1, 1A, 1B, 1C ... End mill (cutting tool)
DESCRIPTION OF SYMBOLS 2 ... Blade part 3 ... Shank 4 ... Blade groove 5 ... Outer peripheral blade 6 ... Bottom blade 7 ... Rake face of outer peripheral blade 10 ... End pocket 11 ... Rake face of bottom blade 21 ... First blade groove 22 ... Second Blade groove.

Claims (7)

A cutting tool comprising a blade portion on the distal end side in the axial direction and a shank on the proximal end side in the axial direction,
The blade portion has a blade groove provided on the outer peripheral surface, and an outer peripheral blade formed along the blade groove,
The blade groove and the outer peripheral blade are formed by twisting in the opposite direction to the cutting rotation direction seen from the shank side,
The cutting groove has a groove width that increases toward the tip end side, and guides chips cut by the outer peripheral blade to the tip end side.
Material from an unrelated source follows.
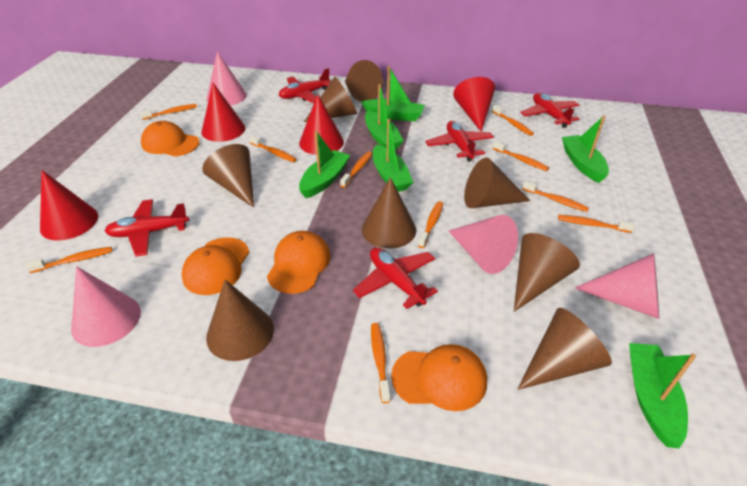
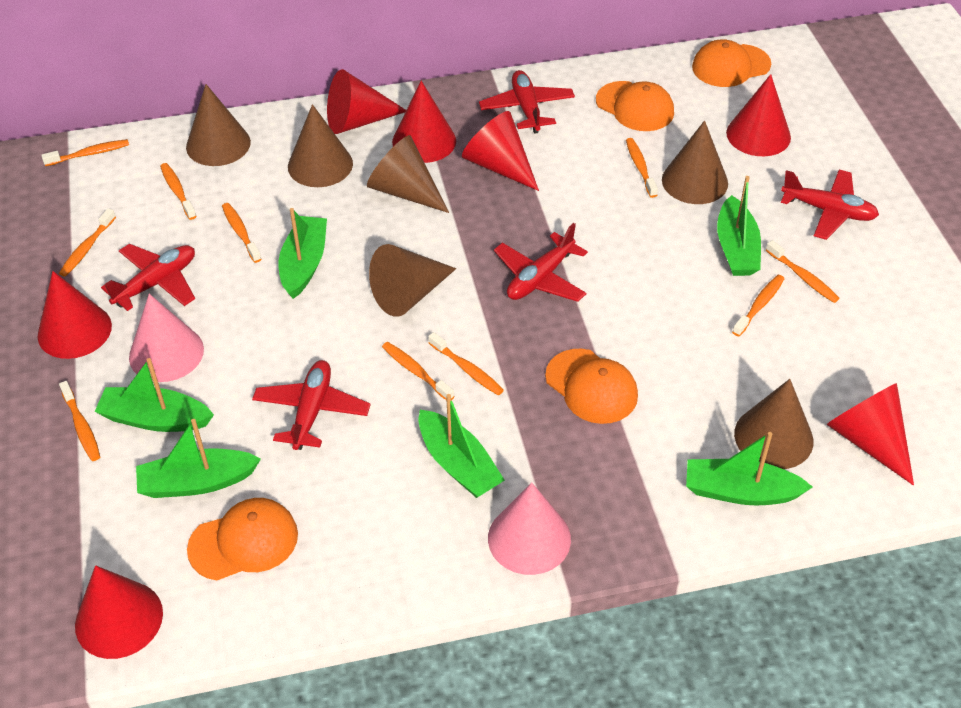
brown cone: [202,144,254,208] [206,279,274,361] [304,77,357,122] [345,60,383,101] [362,177,416,248] [464,157,530,208] [514,233,580,312] [517,308,612,390] = 8 -> [186,84,251,166] [288,104,353,187] [367,135,449,213] [369,244,456,317] [662,120,728,204] [734,379,813,469] = 6
pink cone: [71,266,141,347] [207,51,247,106] [449,215,518,274] [575,253,659,319] = 4 -> [129,294,204,382] [488,482,571,575] = 2
red cone: [40,170,98,240] [202,83,245,142] [299,94,344,155] [453,77,495,132] = 4 -> [38,271,112,359] [75,565,163,659] [327,69,406,134] [392,81,456,163] [462,111,539,191] [726,74,791,156] [826,383,914,485] = 7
A cutting tool comprising a blade portion on the distal end side in the axial direction and a shank on the proximal end side in the axial direction,
The blade portion has a blade groove provided on the outer peripheral surface, and an outer peripheral blade formed along the blade groove,
The blade groove and the outer peripheral blade are formed by twisting in the opposite direction to the cutting rotation direction seen from the shank side,
The cutting groove is deepened toward the tip end side, and guides chips cut by the outer peripheral blade to the tip end side. In the cutting tool according to claim 1 or 2,
A bottom blade that is continuous with the outer peripheral blade is formed at the tip of the blade portion,
The rake face of the bottom blade is formed continuously on the rake face of the outer peripheral blade on the tip side of the blade groove,
A cutting tool, wherein a concave end pocket is formed on the opposite side of the bottom blade from the rake face of the bottom blade. In the cutting tool in any one of Claims 1-3,
The blade groove is a first blade groove formed over the adjacent outer peripheral blades;
And a second blade groove formed on an inner surface of the first blade groove, the groove width being smaller than the groove width of the first blade groove. Cutting tools.   A machine tool comprising the cutting tool according to any one of claims 1 to 4. A blade portion on the distal end side in the axial direction and a shank on the proximal end side in the axial direction are provided, and the blade portion has a blade groove provided on the outer peripheral surface and an outer peripheral blade formed along the blade groove. The blade groove and the outer peripheral blade are formed by being twisted in the opposite direction to the cutting rotation direction viewed from the shank side, and the blade groove has a groove width that increases toward the tip side. , A processing method using a cutting tool for guiding the chips cut by the outer peripheral blade to the tip side,
The processing method characterized by discharging the said chip from the front end side of the said cutting tool. A blade portion on the distal end side in the axial direction and a shank on the proximal end side in the axial direction are provided, and the blade portion has a blade groove provided on the outer peripheral surface and an outer peripheral blade formed along the blade groove. The blade groove and the outer peripheral blade are formed by twisting in the opposite direction to the cutting rotation direction viewed from the shank side, and the blade groove becomes deeper toward the tip end side, and the outer peripheral blade A cutting method using a cutting tool for guiding the chips cut out at the tip side,
The processing method characterized by discharging the said chip from the front end side of the said cutting tool.